Malgré des efforts concertés, le virus Ebola continue de sévir en RD Congo

L'OMS a confirmé 8 nouveaux cas de maladie à virus Ebola en RD Congo en dépit des efforts visant à contenir la propagation de la maladie

Selon le dernier numéro de Disease Outbreak News publié par l’OMS, il ya eu huit nouveaux cas de maladie à virus Ebola, tous confirmés: trois à Beni, trois à Butembo et deux dans les zones de santé de Mabalako. Les huit nouveaux cas ont été directement liés à une chaîne de transmission en cours issue d'une communauté à Beni.

Sur les trois nouveaux cas à Butembo, l'un était un homme adulte de Mangina qui avait signalé une maladie antérieure et qui avait été confirmé en laboratoire après la récupération par un test de prélèvement de sperme chez son conjoint.

"Étant donné qu'il était asymptomatique depuis son voyage à Butembo, le risque de transmission de cette personne est minime", a expliqué l'OMS.

Il a ajouté que les deux autres cas étaient des travailleurs de la santé qui avaient soigné un cas confirmé ultérieurement dans un petit poste de santé et avaient aidé à son transfert dans un hôpital tertiaire. Cela porte à 19 le nombre total de cas signalés parmi les agents de santé: 18 ont été confirmés en laboratoire et trois sont décédés. Les 19 expositions ont eu lieu dans des établissements de santé locaux en dehors des centres de traitement Ebola dédiés.


Photo de la chaîne de montagnes Remarkables à Queenstown, en Nouvelle-Zélande.

Au 12 septembre 2018, un total de 137 cas de MVE (106 confirmés et 31 probables), dont 92 décès (61 confirmés et 31 probables) ont été signalés dans sept zones de santé de la province du Nord-Kivu (Beni, Butembo, Kalunguta, Mabalako, Masereka, Musienene et Oicha) et la zone de santé de Mandima dans la province de l’Ituri.

L'OMS a noté une tendance générale à la baisse de l'incidence hebdomadaire des cas, mais a averti que les tendances devaient être interprétées avec prudence compte tenu des retards attendus dans la notification des cas et la détection continue des cas sporadiques.
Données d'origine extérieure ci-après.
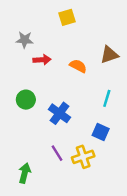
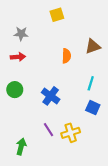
red arrow: (42, 60) -> (18, 57), moved
orange semicircle: (78, 66) -> (66, 56), turned 64
green circle: (26, 100) -> (15, 90), moved
blue square: (101, 132) -> (93, 108), moved

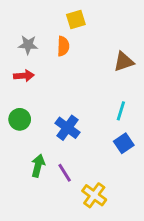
orange semicircle: (66, 56) -> (63, 46), moved
blue square: (93, 108) -> (124, 143), turned 32
yellow cross: (71, 133) -> (94, 195), moved, turned -36
green arrow: (21, 147) -> (38, 166), moved

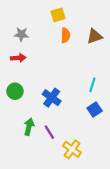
orange semicircle: (63, 46) -> (66, 35), moved
brown triangle: (124, 62) -> (95, 36), moved

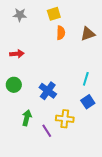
gray star: (21, 34) -> (20, 15), moved
purple line: (49, 132) -> (47, 131), moved
yellow cross: (72, 149) -> (65, 119), moved, turned -30

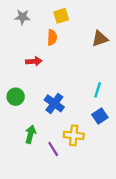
orange semicircle: (61, 33) -> (52, 37), moved
red arrow: (17, 54) -> (34, 61), moved

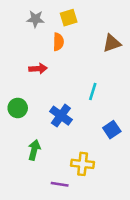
gray star: (22, 17) -> (35, 19), moved
cyan line: (98, 90) -> (93, 91), moved
yellow cross: (74, 135) -> (83, 164), moved
purple line: (53, 149) -> (60, 184), moved, turned -49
"Sur les 130 cas probables et confirmés pour lesquels les informations sur l'âge et le sexe sont connues, les adultes âgés de 35 à 44 ans (22%) et les femmes (57%) représentaient la plus grande proportion de cas", a noté l'OMS.

Selon son évaluation, l’OMS a déclaré que la situation générale s’était améliorée depuis le pic de l’épidémie; Cependant, des risques importants demeurent concernant la poursuite des détections de cas sporadiques dans les zones de santé de Mabalako, Beni et Butembo dans la province du Nord-Kivu.

L'OMS a noté: «Bien que la majorité des communautés se soient félicitées des mesures d'intervention, telles que la surveillance quotidienne des contacts et la vaccination, le risque de transmission et les résultats médiocres de la maladie ont été amplifiés par des comportements défavorables, avec réticence à adopter des comportements de prévention et d'atténuation des risques. . Les activités de recherche des contacts ont rencontré des difficultés en raison du déplacement constant des personnes entre les zones de santé, des personnes se cachant lorsque les symptômes se développent et des rapports de résistance de la communauté. Les risques sont aggravés par la transmission continue dans les établissements de santé locaux en raison des mesures de prévention et de lutte contre les infections, des rapports sporadiques sur les inhumations dangereuses et de la détection des cas dans les zones difficiles d'accès et peu sûres.

Au 12 septembre, 17 cas suspects étaient en attente de tests pour confirmer ou exclure la MVE. En outre, EVD a été exclu pour les alertes récentes des provinces de Kasaji, Tanganyika, Tshopo et Kinshasa, ainsi que pour toutes les alertes des pays voisins.

Près de 200 experts ont été déployés par l’OMS pour appuyer les activités d’intervention, notamment les coordonnateurs d’urgence, les épidémiologistes, les experts de laboratoire, les logisticiens, les spécialistes des soins cliniques, les communicateurs et les spécialistes de la mobilisation communautaire. En outre, 5500 contacts ont été enregistrés à ce jour, dont 1751 au 12 septembre.

Au 13 septembre, 52 réseaux de vaccination ont été définis, en plus des 17 réseaux de travailleurs de la santé et autres travailleurs de première ligne. Ces anneaux incluent les contacts (et leurs contacts) de 55 cas confirmés des trois dernières semaines. À ce jour, 8902 personnes ont consenti et ont été vaccinées, dont 2951 travailleurs de la santé ou de première ligne et 2054 enfants.

Leave a comment

Send a Comment

Your email address will not be published. Required fields are marked *

This site uses Akismet to reduce spam. Learn how your comment data is processed.